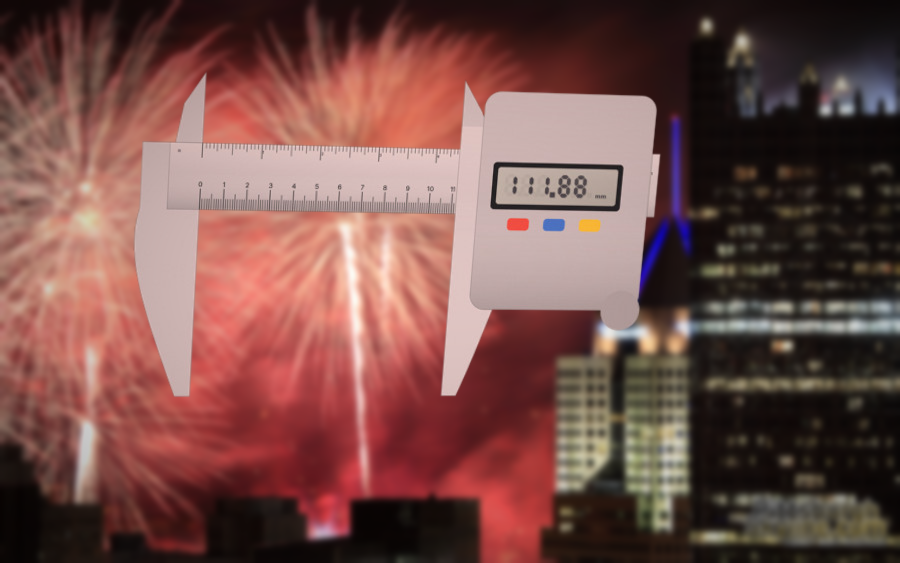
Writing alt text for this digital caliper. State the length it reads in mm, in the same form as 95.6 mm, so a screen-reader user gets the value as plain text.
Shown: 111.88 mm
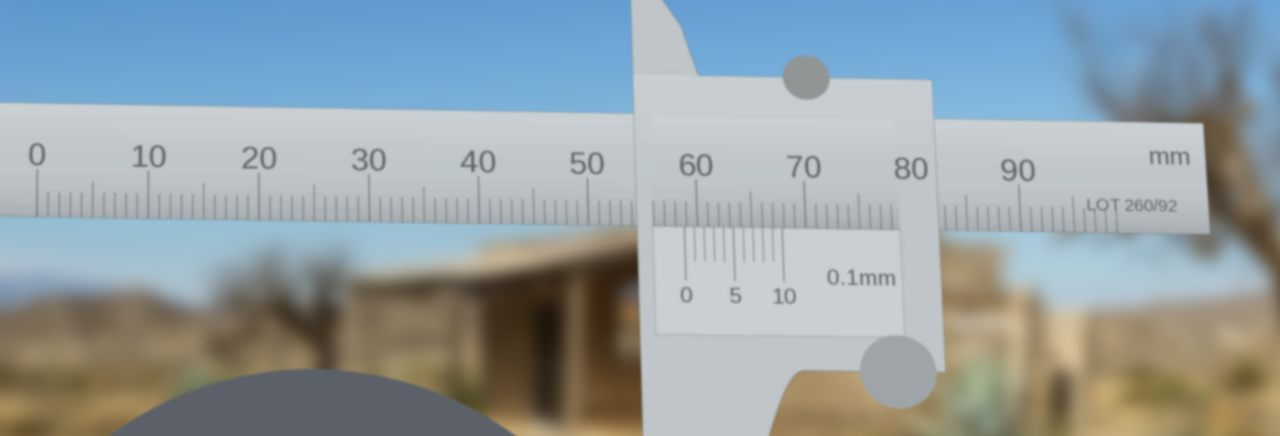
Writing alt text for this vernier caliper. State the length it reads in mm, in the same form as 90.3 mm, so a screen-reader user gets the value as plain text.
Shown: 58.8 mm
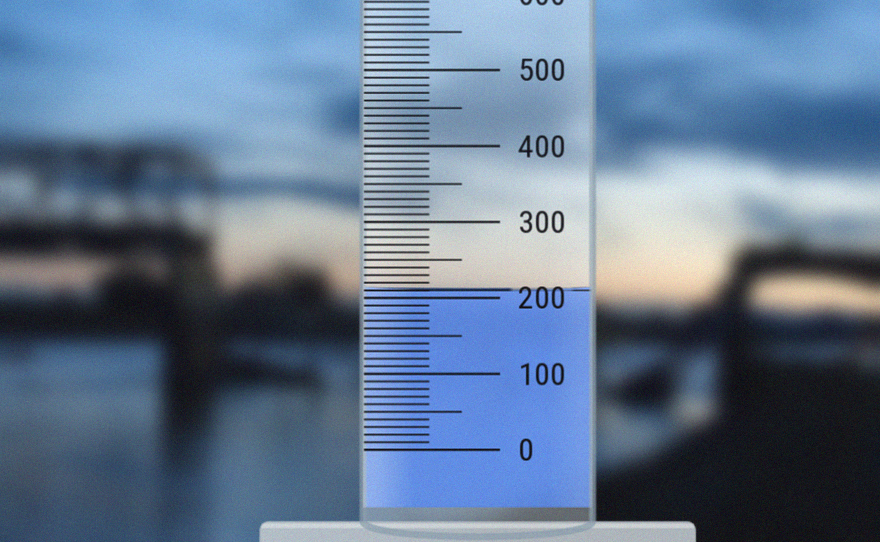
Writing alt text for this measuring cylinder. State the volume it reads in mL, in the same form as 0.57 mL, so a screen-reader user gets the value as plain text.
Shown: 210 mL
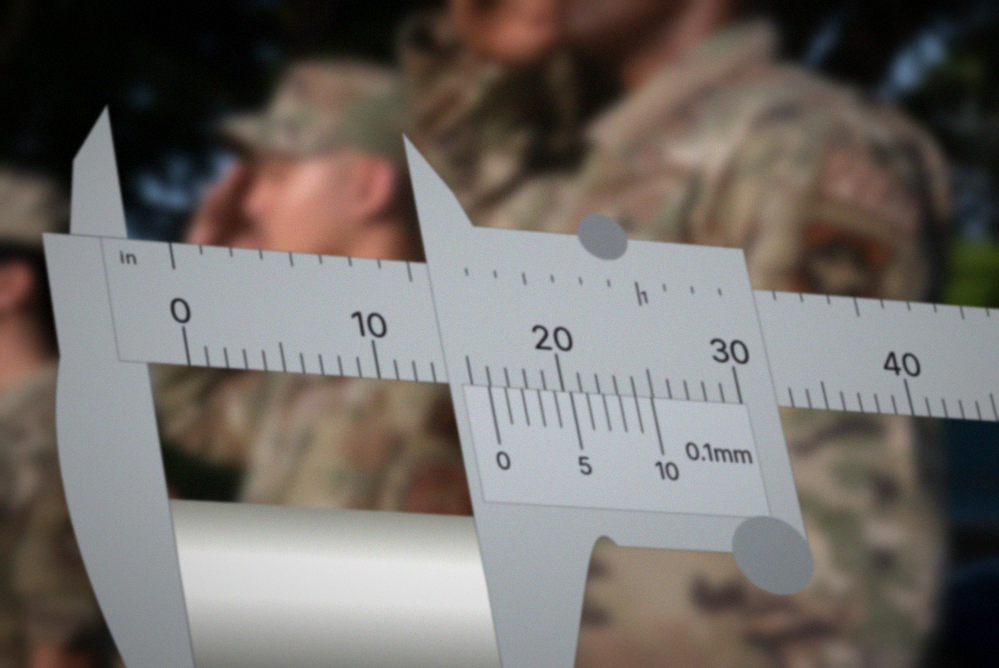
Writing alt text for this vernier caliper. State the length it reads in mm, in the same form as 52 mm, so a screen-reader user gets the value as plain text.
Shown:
■ ■ ■ ■ ■ ■ ■
Extract the rows verbatim, starting at the line that contains "Writing alt text for this measuring" and continuing through the end of the rows. Omit the pictures from your answer.

Writing alt text for this measuring cylinder. State the volume it reads in mL, in the same form as 0.57 mL, so a screen-reader user gets the value as plain text.
Shown: 210 mL
Writing alt text for this vernier caliper. State the length it reads in mm, in the same form as 52 mm, so a screen-reader user gets the value as plain text.
Shown:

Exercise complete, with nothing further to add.